I'm on hiatus while working on a manuscript for a new book. In the meantime, please enjoy these classic Savage Love letters pulled from previous columns. I will be back October 1st, when the book is finished. —Dan
Originally published June 4, 2009:
My boyfriend and I have been together eight months. We love each other, and I see us spending our lives together. At least I did, until something he said a few days ago.

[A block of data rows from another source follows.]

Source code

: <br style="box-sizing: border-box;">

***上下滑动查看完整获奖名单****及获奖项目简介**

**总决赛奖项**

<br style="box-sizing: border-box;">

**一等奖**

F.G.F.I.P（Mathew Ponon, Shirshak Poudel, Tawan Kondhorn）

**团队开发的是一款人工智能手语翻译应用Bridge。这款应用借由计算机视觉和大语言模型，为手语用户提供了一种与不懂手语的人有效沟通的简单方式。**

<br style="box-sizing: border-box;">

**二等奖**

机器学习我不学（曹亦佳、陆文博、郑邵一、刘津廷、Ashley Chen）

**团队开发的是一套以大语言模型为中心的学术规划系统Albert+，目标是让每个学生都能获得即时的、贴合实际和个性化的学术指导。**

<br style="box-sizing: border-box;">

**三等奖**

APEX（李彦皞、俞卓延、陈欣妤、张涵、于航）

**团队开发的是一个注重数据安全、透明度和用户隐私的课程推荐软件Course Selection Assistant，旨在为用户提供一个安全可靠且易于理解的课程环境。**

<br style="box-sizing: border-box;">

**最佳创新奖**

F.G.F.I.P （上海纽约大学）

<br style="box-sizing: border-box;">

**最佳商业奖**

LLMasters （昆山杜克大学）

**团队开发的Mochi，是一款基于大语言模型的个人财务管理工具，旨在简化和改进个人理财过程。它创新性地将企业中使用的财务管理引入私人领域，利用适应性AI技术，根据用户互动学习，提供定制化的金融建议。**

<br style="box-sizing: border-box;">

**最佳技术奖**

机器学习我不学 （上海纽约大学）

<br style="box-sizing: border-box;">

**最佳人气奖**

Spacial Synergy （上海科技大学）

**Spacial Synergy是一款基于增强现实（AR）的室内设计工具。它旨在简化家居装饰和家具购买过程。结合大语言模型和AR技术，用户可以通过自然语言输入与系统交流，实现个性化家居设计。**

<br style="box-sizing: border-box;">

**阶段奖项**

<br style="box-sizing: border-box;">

Long story short, for the last five months he's brought up marriage. Then a few days ago he informed me that he doesn't want a wedding. When I offered a small ceremony for immediate family and friends, he balked and said he's not even interested in a courthouse wedding. I asked if everything he'd said before was empty talk, and he said yes. He won't give me any better explanation. Oh, and this was two days after we decided I'd be moving in with him, and he still wants me to live with him even after dropping this bomb! Everyone I've talked to, including my therapist, said the equivalent of WTF?!?
Dan, can you decipher this male-ese for me?
Lady In A Relationship
My response after the jump...
You were discussing marriage at three months?
The fact that he would bring up marriage so early, and the fact that you didn't laugh in his face, disqualifies you both from obtaining a marriage license. (Okay, it doesn't—but it should.) Three months—eight months, sixteen months—is way too soon to be discussing marriage. Sure, you can allow yourself to be swept away by new love, you can crush out on each other, you can sheepishly admit that you've allowed yourself to daydream about marriage—so long as that admission is immediately followed by this statement: "But I realize it's way too soon to even think about it seriously..." But you absolutely, positively should NOT be making plans to marry, small ceremonies or large, courthouse or St. Paul's Cathedral, at eight fucking months; nor should you attempt to hold him—or anyone else—to a premature "commitment" to wed.
Your boyfriend doesn't have a bad case of "male-ese," LIAR, he has a good case of came-to-his-senses-ese. If you're lucky, the strain is contagious, perhaps sexually transmitted, and you'll soon be showing symptoms yourself.
And a bit of bonus advice: Get a therapist who doesn't believe that cashing your checks obligates him to tell you whatever idiot thing you want to hear.